We have observed that, with each year of the patient's life, there was a reduction of 3% in the subjective cure rate for the TOT sling procedure. Other authors have reported similar TOT sling cure rates in patients > 70 years old and in younger patients, but the presence of MUI changes this rate in older patients.[14]
[15] Aging is also associated with the emergence of other health problems that contribute to a less satisfactory outcome.[16] It is not known if de novo urgency is due to the procedure or to a higher prevalence of detrusor hyperactivity with advancing age.[13]
[17] The emergence of de novo urgency after the TOT sling procedure affects patient satisfaction.[11]
[12]
[18] The occurrence of de novo urgency in the present study was the most frequent complication (9.2%), and was correlated with decreased satisfaction with the surgery. Yonguc et al[19] showed that the satisfaction rate for patients decreases within 5 years after the TOT sling procedure, and that the main reason for this is urge UI.
In patients with urodynamic SUI, the subjective cure rate after the TOT sling procedure was 5 times higher, and this finding is similar to that observed in a long-term study evaluating only TVT.[20] The urgency increases over the years, from 17.3% 2 years postoperatively to 41.7% 10 years postoperatively. Therefore, patients with MUI should be informed, before the surgery, of the decreased chance of cure, and that urgency may develop with time.[20]
Among the complications, mesh exposure occurred in 4.8% of the patients, a finding similar to that reported by other authors.[11]
[12]
[18] There were no cases of urethral or bladder injury, and the occurrence of groin pain (0.7%) was lower than that reported by other authors; this may be due to the surgeon's increased experience.[21]

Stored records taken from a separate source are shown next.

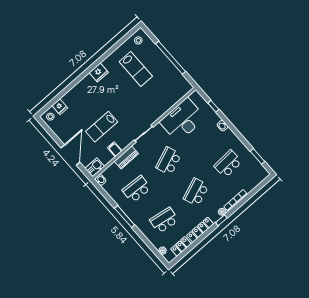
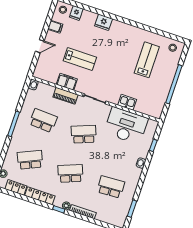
lab bench: (136, 69) -> (147, 60), turned 180
fridge: (99, 73) -> (104, 22), moved
lab bench: (102, 127) -> (80, 59), turned 180
filing cabinet: (61, 132) -> (55, 27), added
filing cabinet: (115, 149) -> (67, 82), width x2.00
door: (70, 155) -> (40, 46), width x0.53
kitchen sink: (95, 167) -> (127, 102), moved
school desk: (164, 220) -> (30, 160), turned -33

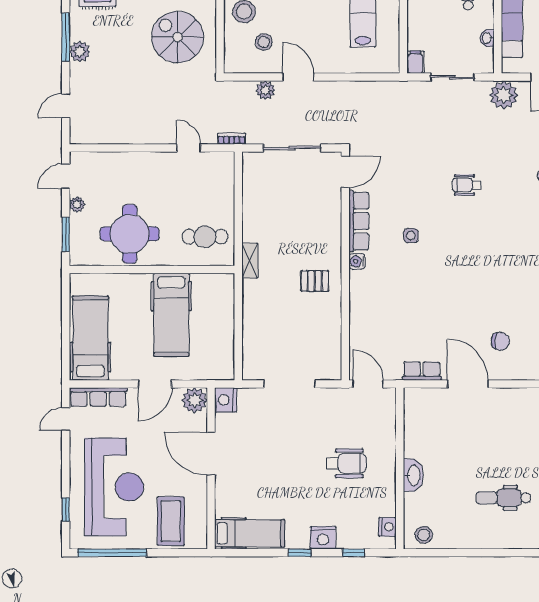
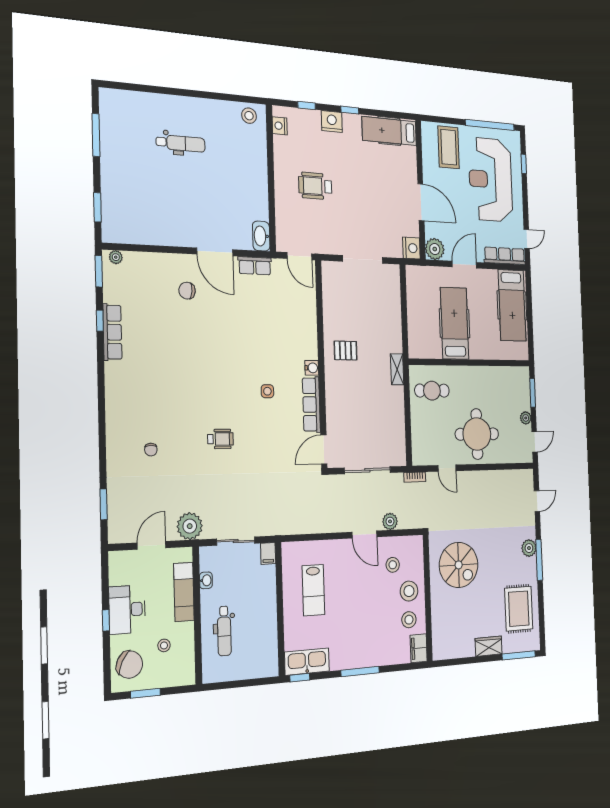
round table: (130, 234) -> (477, 434), moved
washbasin: (413, 475) -> (261, 236), moved

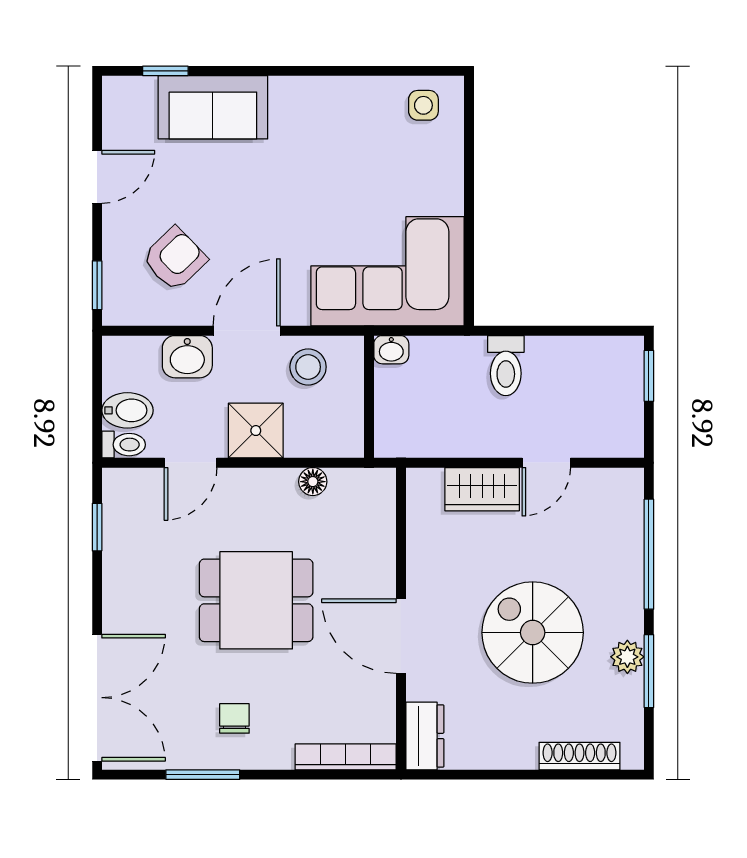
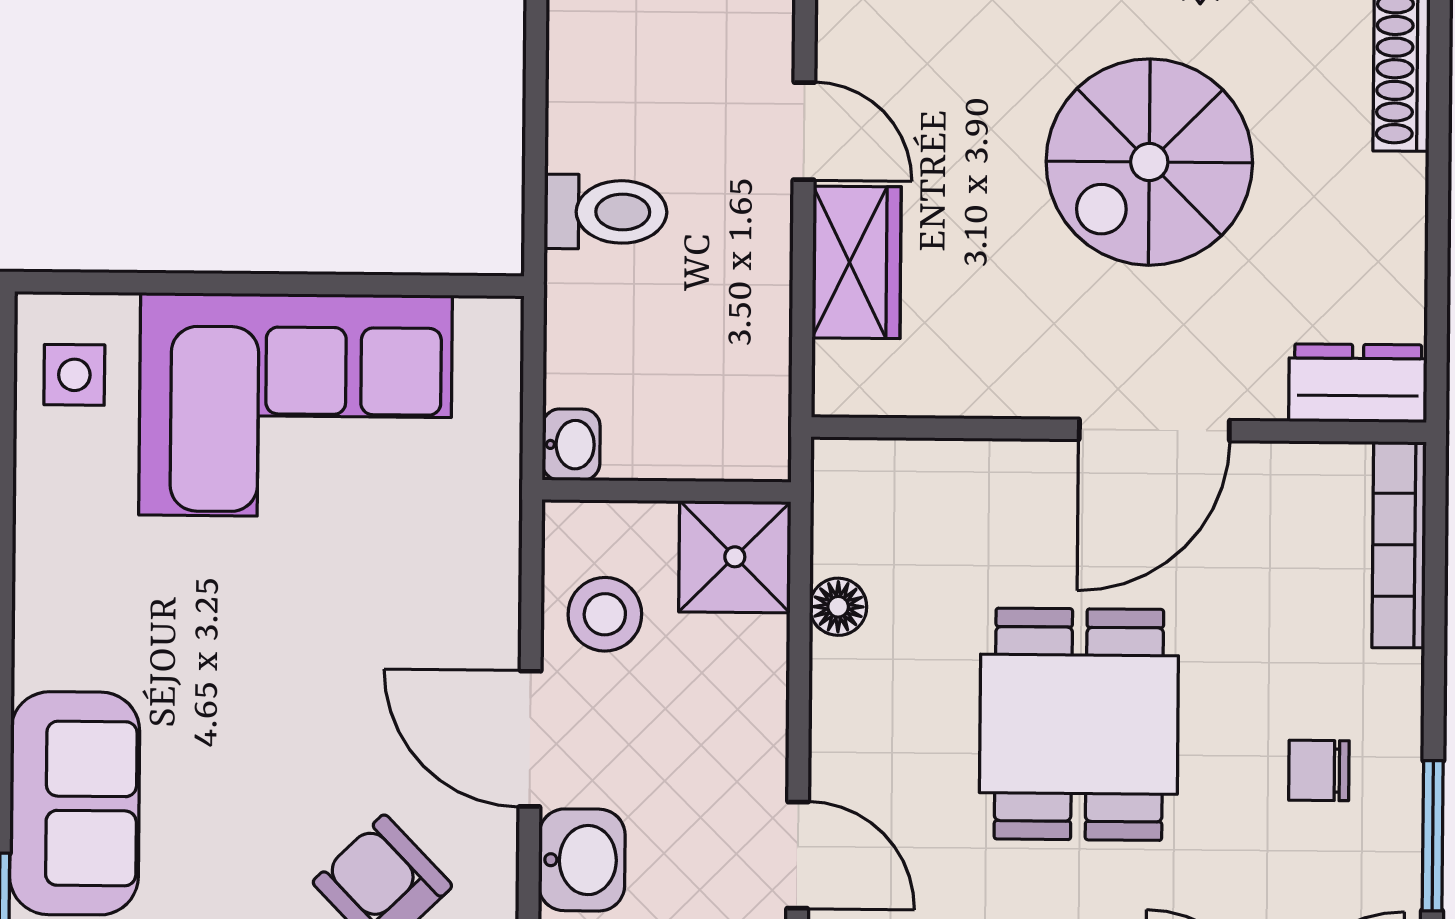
corner sofa: (388, 271) -> (296, 405), moved, turned -90
shower: (256, 431) -> (735, 557), moved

The strong points of the present study are the long follow-up for the TOT surgery, the surgery performed by a single experienced surgeon, and the determination of the impact of the surgeon's experience on the results. In addition, the studied population represents the patients with UI who present themselves in outpatient clinics. The main limitation of our study is its retrospective character and the fact that the ICIQ-SF was not applied preoperatively in order for us to make a comparison with the postoperative results.
Conclusion
The TOT sling procedure is an effective surgical treatment for UI, has a low rate of complications, and a high rate of patient satisfaction in the long term. The main risk factor for failure was de novo onset of urgency in the postoperative period. The increase in the surgeon's experience over time had no impact on the frequency of complications or on the improvement of the subjective cure rate. These results for a single surgeon are likely representative of the clinical practice.